Some men may require to learn particular skills in order to
rehearse situations where in the past they have felt justified
in becoming aggressive or violent. Many men report for example
that they seem to have particular problems with anger or with
jealousy and look for techniques which can keep them calm and
rational. While the programme attempts to equip men with some of
these skills, it is important to do this in a way which takes
account of the context of their anger and jealousy, and
emphasises that these are bound up in their notions of
acceptable male and female behaviour.
Finally, in order to be accountable and effective, the programme
must remain fully aware of the dangers in this type of work with
men. Some men will continue to minimise their continuing abusive
behaviour, and indeed some may flagrantly lie, secure in the
knowledge that their partners will continue to protect them. The
programme thus carefully monitors the effect it appears to be
having on men's behaviour by confirming, if possible from
sources other than the man, that participation is having the
desired effect, and that where it clearly is not, appropriate
prompt action results.
Conclusion
The CHANGE Project was established in 1989 to set up a programme
for men who are violent to their wives or female partners.

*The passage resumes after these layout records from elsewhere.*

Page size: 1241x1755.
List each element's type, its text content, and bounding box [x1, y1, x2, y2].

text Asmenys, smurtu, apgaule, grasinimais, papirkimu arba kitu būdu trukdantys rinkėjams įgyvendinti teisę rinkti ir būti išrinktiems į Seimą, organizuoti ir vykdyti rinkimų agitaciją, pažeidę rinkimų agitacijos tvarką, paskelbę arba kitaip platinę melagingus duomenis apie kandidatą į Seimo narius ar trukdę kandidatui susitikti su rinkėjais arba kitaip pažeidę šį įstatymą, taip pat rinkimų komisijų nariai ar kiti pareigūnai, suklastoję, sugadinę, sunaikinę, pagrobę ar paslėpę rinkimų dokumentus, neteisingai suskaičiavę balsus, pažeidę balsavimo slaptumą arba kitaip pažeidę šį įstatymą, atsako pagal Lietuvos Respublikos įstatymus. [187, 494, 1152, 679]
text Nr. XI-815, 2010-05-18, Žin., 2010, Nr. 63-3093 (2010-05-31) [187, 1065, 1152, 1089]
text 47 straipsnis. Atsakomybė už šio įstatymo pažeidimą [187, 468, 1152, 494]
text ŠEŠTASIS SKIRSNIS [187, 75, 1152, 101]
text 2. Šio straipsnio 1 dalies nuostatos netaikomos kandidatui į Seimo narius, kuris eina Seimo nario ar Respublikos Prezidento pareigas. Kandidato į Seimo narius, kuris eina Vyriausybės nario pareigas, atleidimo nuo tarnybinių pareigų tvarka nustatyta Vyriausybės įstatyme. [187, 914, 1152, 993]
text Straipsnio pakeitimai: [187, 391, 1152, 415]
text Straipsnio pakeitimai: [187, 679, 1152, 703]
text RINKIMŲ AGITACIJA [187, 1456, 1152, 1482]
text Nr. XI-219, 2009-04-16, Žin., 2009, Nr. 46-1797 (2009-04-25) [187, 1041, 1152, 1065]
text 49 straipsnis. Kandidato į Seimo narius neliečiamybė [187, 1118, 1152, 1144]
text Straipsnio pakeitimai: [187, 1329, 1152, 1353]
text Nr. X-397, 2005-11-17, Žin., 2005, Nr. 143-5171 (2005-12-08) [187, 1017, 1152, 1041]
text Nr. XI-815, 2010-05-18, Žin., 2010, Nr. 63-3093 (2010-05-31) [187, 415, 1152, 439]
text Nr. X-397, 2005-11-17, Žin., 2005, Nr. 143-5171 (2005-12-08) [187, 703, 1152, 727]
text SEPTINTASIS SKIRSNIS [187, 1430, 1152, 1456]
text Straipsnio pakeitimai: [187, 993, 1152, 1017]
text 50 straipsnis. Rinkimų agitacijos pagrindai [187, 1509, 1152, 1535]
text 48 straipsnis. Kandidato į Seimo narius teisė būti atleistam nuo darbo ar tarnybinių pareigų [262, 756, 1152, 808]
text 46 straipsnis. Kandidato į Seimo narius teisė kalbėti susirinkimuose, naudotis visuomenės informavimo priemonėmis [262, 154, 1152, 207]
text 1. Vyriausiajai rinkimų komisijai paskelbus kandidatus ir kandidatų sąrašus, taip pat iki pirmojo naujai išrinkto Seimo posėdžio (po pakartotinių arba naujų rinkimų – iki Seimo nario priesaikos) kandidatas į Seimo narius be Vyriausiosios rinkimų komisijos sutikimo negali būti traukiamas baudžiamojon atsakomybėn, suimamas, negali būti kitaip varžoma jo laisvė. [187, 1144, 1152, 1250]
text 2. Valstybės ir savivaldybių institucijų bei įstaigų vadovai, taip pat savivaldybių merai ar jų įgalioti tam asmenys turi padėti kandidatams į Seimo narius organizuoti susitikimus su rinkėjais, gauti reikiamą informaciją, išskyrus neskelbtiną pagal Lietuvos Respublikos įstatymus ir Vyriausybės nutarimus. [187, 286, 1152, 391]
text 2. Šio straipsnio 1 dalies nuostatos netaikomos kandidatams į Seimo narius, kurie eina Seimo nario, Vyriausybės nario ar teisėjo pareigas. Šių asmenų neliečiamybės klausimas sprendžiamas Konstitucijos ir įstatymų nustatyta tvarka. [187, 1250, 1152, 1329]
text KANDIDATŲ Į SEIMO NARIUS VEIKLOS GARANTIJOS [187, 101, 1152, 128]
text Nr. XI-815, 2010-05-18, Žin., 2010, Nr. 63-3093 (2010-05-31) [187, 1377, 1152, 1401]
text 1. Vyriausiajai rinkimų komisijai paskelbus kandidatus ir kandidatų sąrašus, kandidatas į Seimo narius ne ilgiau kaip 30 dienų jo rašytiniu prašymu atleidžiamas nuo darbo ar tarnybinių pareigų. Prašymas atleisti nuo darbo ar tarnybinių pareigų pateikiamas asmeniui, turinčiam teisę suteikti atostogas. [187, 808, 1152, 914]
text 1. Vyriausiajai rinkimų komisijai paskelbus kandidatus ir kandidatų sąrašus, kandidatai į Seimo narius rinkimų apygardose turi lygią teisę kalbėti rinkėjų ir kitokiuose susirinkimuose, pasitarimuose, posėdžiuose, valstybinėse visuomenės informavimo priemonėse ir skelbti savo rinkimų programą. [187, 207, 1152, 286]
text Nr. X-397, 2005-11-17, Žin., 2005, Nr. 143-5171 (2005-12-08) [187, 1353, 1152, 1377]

Operating from a pro-feminist perspective, CHANGE sees men's
violence to their partners as intentional and as but one aspect
of a whole range of abusive behaviours which have the purpose of
establishing and maintaining male dominance over women. That
male dominance is rooted in history and culture and reflected in
the responses of criminal justice agencies and traditional
community tolerance of marital violence.
To be effective, CHANGE believes that intervention requires to
go beyond confronting individual violent men by locating that
work within the justice system so as to demonstrate to men, to
women and to the community at large that violence to any member
of that community is illegal and socially unacceptable.